Все содержание мировой поэтической традиции отвергается на том основании, что она не дает ответов. У нее недостаточно “высокий уровень поэтического сознания”. Напрашивается: “политической сознательности”. Она ущербна, поскольку не опирается на учение об историческом материализме, на идеологию победившего пролетариата. Какие могут быть вопросы, если идеологически все они уже разрешены, все противоречия сняты? Следовательно, нужно всего лишь отразить уже осуществленный совершенный мир. Советская поэзия консервативна в предельной степени — это поэзия реализованной утопии.
Герой этой поэзии должен быть счастлив, и счастлив всегда. Какие-то проблемы, которые у него возникают, это — либо случайность, всегда легко преодолимая внутри текста, либо — внешняя угроза совершенному миру (например, в военной лирике). Угроза может быть серьезной, но совершенный человек и ее преодолеет — даже если он умрет, то умрет абсолютно счастливым.
Советская поэзия замкнута как модель. Именно потому, что нет никаких глобальных вопросов — все они сняты, — нам остается только вывести все частные следствия из безусловных посылок. Здесь не может быть места изнуряющему сомнению. Все ответы уже есть, но не все они предъявлены. Осталось — предъявить. Мир советской поэзии — это маленький и уютный мир.
Герой (как и автор) советской поэзии не является носителем ценности. Он всего лишь один из частных случаев, реализующих глобальную идеологию. Его смерть, даже для него самого, — это небольшая потеря. Ему легко погибнуть, так как он точно знает: “Идут пионеры: привет Мальчишу!” Пионерка Багрицкого и в агонии видит: “…на юру / Базовое знамя / Вьется по шнуру”. Идеология внешня человеку и потому вечна. “Ленин жив” — это не метафора, а констатация, потому что
Ленин — это не смертный человек, а идеологическая константа. Преодолением смерти достигается полная гармония мира советской поэзии.

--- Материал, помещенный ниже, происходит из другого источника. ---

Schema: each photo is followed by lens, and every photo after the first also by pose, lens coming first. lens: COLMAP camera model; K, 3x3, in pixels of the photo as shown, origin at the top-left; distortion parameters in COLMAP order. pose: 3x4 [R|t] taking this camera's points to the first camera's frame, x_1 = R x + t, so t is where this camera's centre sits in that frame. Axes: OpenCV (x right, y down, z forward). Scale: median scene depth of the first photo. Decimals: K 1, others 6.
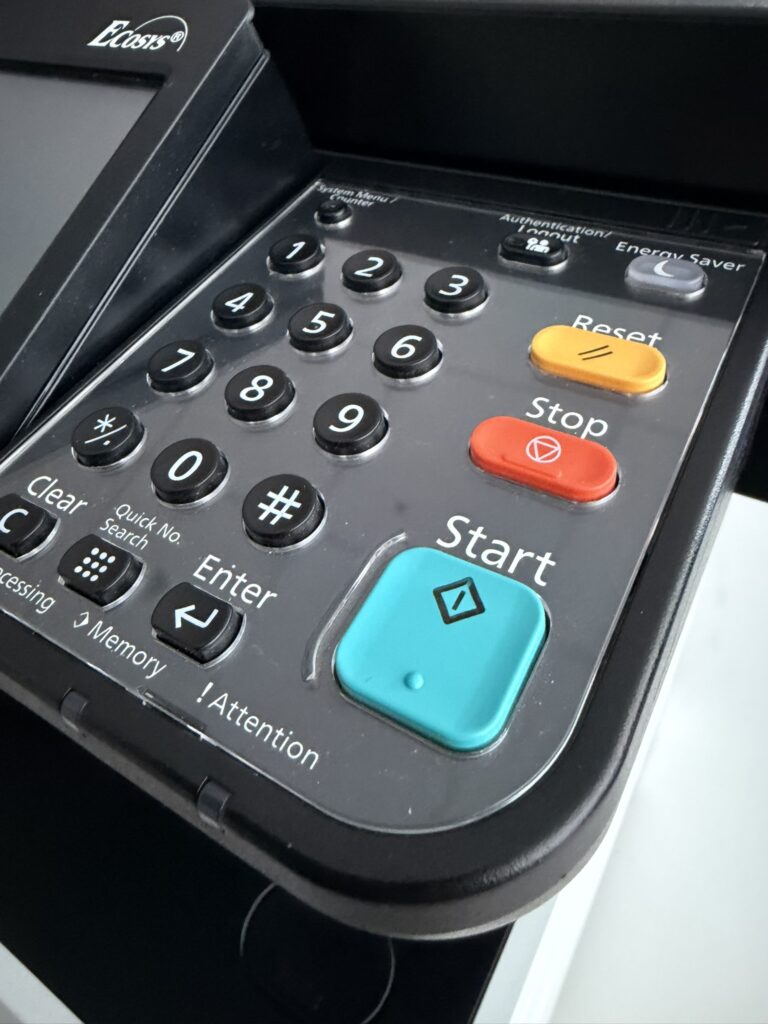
lens RADIAL K [[720.0, 0, 384.0], [0, 720.0, 512.0], [0, 0, 1]] dist [-0.065520, 0.001568]
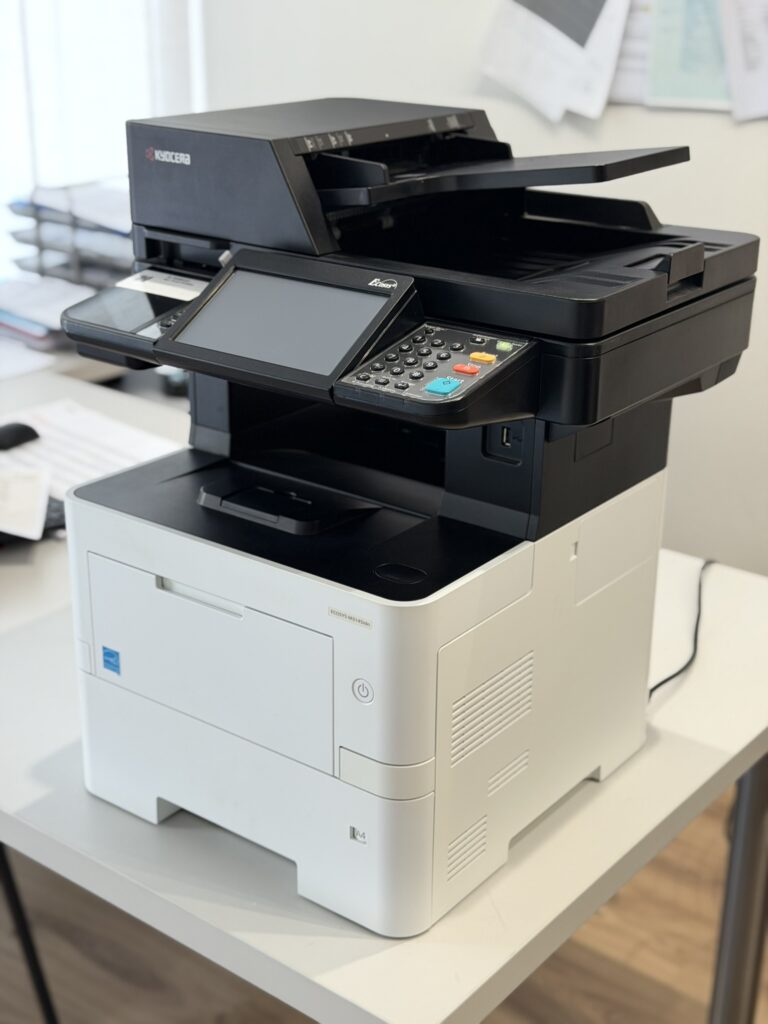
lens RADIAL K [[1426.9, 0, 384.0], [0, 1426.9, 512.0], [0, 0, 1]] dist [0.073247, 0.014668]
pose [[0.994738, 0.079941, -0.064077, 0.265671], [-0.097059, 0.935563, -0.339561, 3.269432], [0.032803, 0.343994, 0.938399, -6.156279]]
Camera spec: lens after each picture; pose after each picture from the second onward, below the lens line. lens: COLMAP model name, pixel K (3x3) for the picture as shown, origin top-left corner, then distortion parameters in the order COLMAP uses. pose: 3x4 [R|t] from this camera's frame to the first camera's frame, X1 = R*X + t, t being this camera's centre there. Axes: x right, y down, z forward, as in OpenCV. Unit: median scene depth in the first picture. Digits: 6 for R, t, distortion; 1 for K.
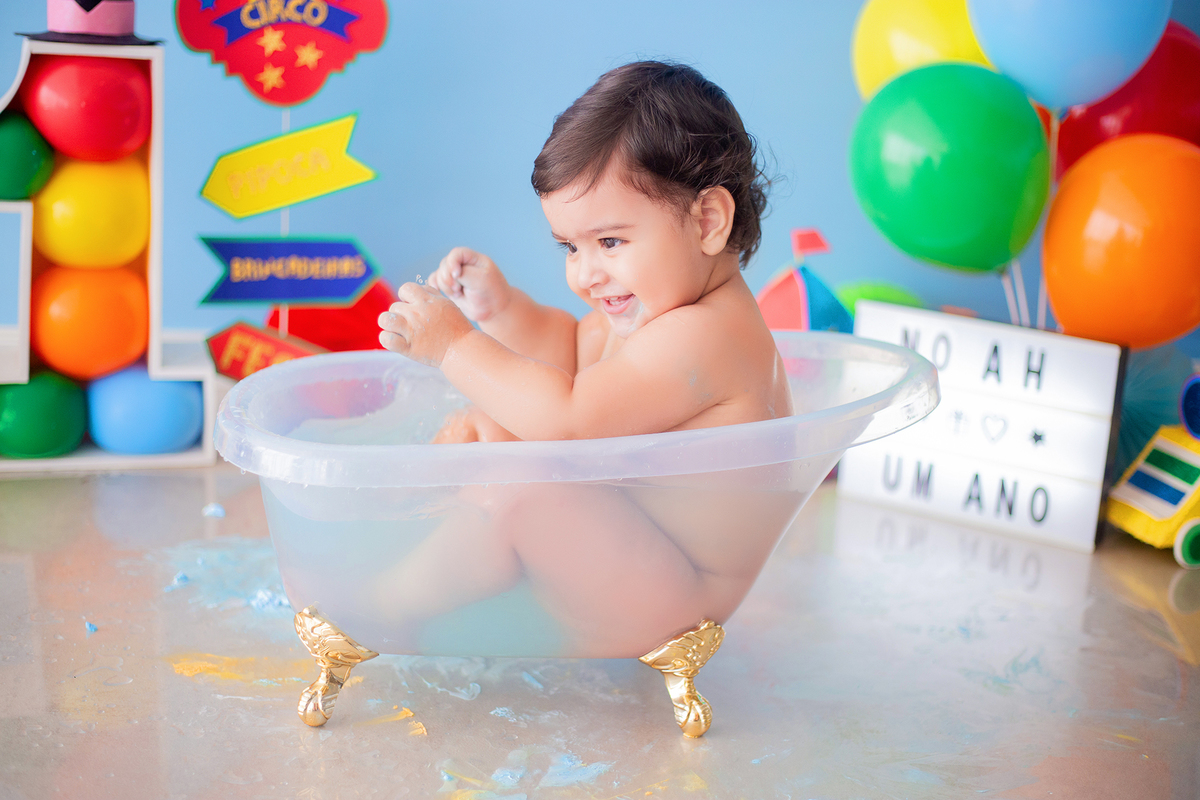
lens RADIAL K [[1744.7, 0, 598.3], [0, 1744.7, 399.2], [0, 0, 1]] dist [-0.143343, -0.016430]
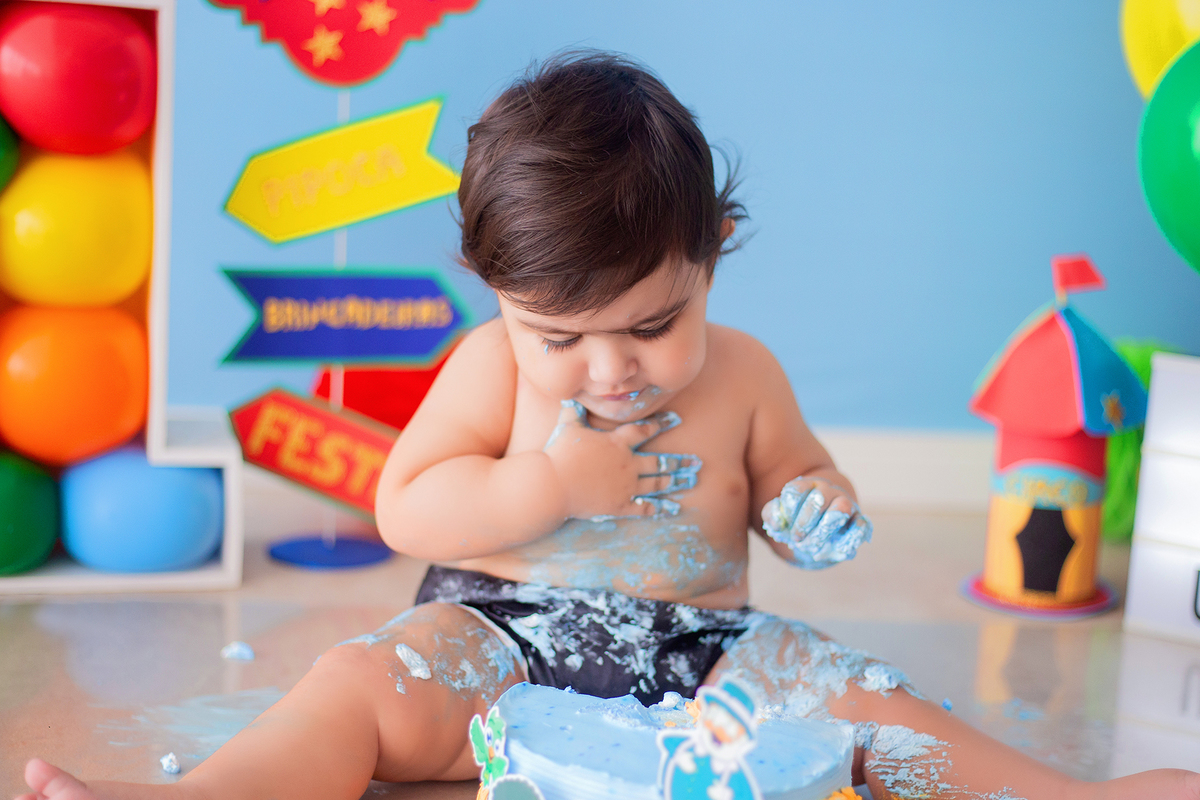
lens RADIAL K [[1775.0, 0, 597.8], [0, 1775.0, 360.9], [0, 0, 1]] dist [-0.210008, -0.096762]
pose [[0.999759, -0.002162, -0.021869, -0.061999], [0.000374, 0.996679, -0.081434, 0.003491], [0.021972, 0.081406, 0.996439, 0.295840]]
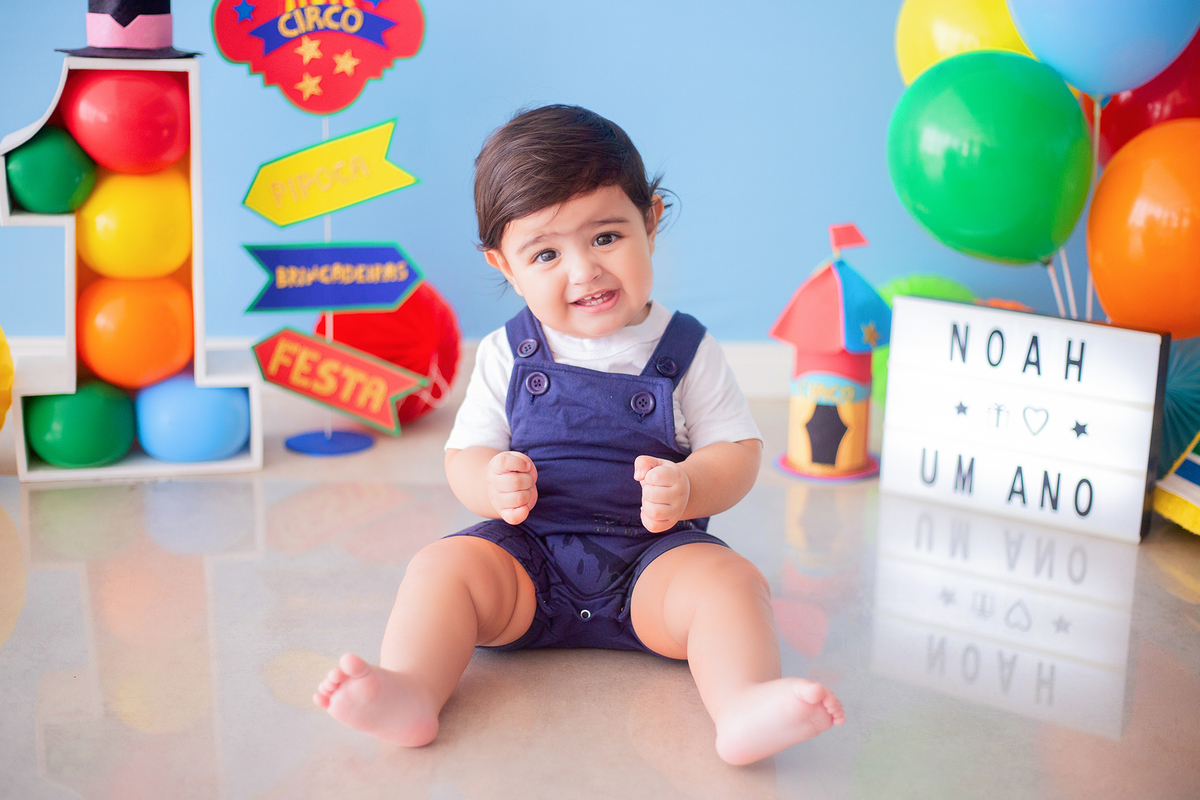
lens RADIAL K [[1744.7, 0, 598.3], [0, 1744.7, 399.2], [0, 0, 1]] dist [-0.143343, -0.016430]
pose [[0.997753, -0.018754, -0.064318, 0.041786], [0.018747, 0.999824, -0.000711, 0.000679], [0.064320, -0.000496, 0.997929, 0.001853]]
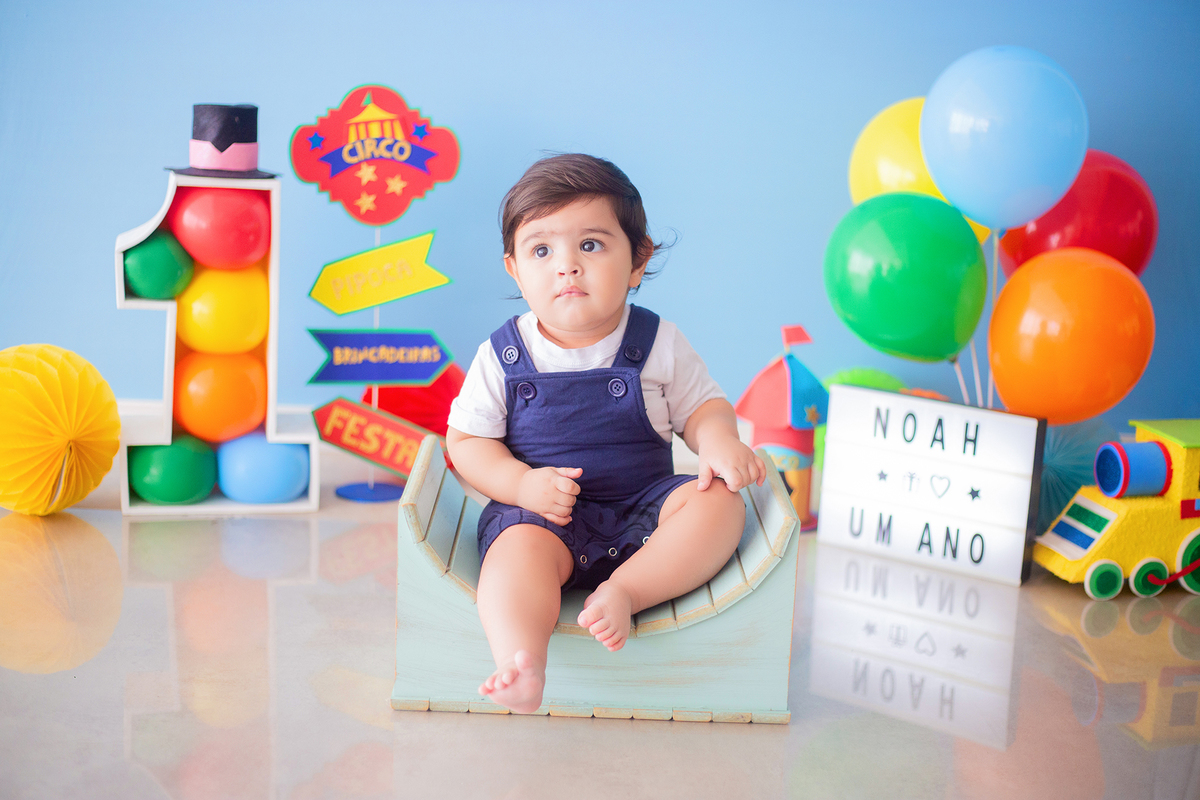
lens RADIAL K [[1720.4, 0, 591.5], [0, 1720.4, 398.6], [0, 0, 1]] dist [-0.148222, -0.023551]
pose [[0.997559, 0.004607, -0.069672, 0.062554], [-0.007953, 0.998824, -0.047831, 0.014154], [0.069370, 0.048268, 0.996423, -0.225496]]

Этой поэзии необходимы твердые гарантии собственной поэтичности. Она не знает того, что все ощущаемое поэтическим в поэзию на самом-то деле недопустимо. Это отработанный материал — шлак. Советская поэзия берет гарантированные классикой (которая сохраняется именно как источник авторитетных форм, но не внутри поэзии, а где-то вовне — в запаснике) формы стиха. Верлибр если не вовсе недопустим, то нежелателен. Он не дает таких гарантий. Николай Некрасов верлибром не писал. Гарантию дает четверостишие, написанное ямбом с перекрестной рифмой. Отсюда такая формальная вторичность советской поэзии. Отсюда только самые ходульные, выхолощенные, пустые формы стиха. Отсюда жанровая однозначность: гражданская поэзия, “тихая” лирика, пейзажная, “стихи о любви” и т. д.